Abstract Background Bisphenol A (BPA) is commonly used in the manufacture of plastics and epoxy resins. In North America, over 90% of the population has detectable levels of urinary BPA. Human epidemiological studies have reported adverse behavioral outcomes with BPA exposure in children, however, corresponding effects on children’s brain structure have not yet been investigated. The current study examined the association between prenatal maternal and childhood BPA exposure and white matter microstructure in children aged 2 to 5 years, and investigated whether brain structure mediated the association between BPA exposure and child behavior.
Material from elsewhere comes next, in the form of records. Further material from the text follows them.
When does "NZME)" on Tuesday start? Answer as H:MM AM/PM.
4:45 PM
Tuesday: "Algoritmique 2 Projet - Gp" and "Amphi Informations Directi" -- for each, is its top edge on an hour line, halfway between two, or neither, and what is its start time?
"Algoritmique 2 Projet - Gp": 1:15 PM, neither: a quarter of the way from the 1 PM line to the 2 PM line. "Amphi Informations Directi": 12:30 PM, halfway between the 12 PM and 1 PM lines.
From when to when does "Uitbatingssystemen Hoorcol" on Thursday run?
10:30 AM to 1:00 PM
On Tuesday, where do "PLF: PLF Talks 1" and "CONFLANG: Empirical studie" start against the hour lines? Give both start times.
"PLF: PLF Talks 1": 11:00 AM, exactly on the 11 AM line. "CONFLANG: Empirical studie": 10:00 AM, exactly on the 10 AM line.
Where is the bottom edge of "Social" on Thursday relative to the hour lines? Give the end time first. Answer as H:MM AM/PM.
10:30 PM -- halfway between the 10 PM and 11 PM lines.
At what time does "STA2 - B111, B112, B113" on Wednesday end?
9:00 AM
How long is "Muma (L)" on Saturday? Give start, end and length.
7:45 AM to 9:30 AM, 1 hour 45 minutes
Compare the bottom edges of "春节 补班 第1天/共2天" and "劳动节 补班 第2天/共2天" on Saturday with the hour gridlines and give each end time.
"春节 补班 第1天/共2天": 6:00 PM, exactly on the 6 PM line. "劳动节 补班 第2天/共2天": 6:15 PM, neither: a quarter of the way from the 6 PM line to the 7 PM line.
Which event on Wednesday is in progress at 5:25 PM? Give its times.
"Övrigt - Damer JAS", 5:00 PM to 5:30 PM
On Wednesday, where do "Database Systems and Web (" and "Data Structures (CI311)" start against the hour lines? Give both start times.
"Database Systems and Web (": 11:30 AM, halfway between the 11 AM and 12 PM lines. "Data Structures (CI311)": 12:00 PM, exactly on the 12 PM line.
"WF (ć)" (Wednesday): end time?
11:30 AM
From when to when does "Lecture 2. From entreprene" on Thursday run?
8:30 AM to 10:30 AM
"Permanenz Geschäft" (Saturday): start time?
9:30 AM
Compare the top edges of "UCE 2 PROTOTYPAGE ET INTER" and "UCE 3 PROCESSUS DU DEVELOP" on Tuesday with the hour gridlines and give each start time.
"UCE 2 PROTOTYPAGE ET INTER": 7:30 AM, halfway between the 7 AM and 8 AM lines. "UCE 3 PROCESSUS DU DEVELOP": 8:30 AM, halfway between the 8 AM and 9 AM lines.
Methods Participants were 98 mother-child pairs who were recruited between January 2009 and December 2012. Total BPA concentrations in spot urine samples obtained from mothers in the second trimester of pregnancy and from children at 3–4 years of age were analyzed. Children participated in a diffusion magnetic resonance imaging (MRI) scan at age 2–5 years (3.7 ± 0.8 years). Associations between prenatal maternal and childhood BPA and children’s fractional anisotropy and mean diffusivity of 10 isolated white matter tracts were investigated, controlling for urinary creatinine, child sex, and age at the time of MRI. Post-hoc analyses examined if alterations in white matter mediated the relationship of BPA and children’s scores on the Child Behavior Checklist (CBCL). Results Prenatal maternal urinary BPA was significantly associated with child mean diffusivity in the splenium and right inferior longitudinal fasciculus. Splenium diffusivity mediated the relationship between maternal prenatal BPA levels and children’s internalizing behavior (indirect effect: β = 0.213, CI [0.0167, 0.564]). No significant associations were found between childhood BPA and white matter microstructure. Conclusions This study provides preliminary evidence for the neural correlates of BPA exposure in humans. Our findings suggest that prenatal maternal exposure to BPA may lead to alterations in white matter microstructure in preschool aged children, and that such alterations mediate the relationship between early life exposure to BPA and internalizing problems.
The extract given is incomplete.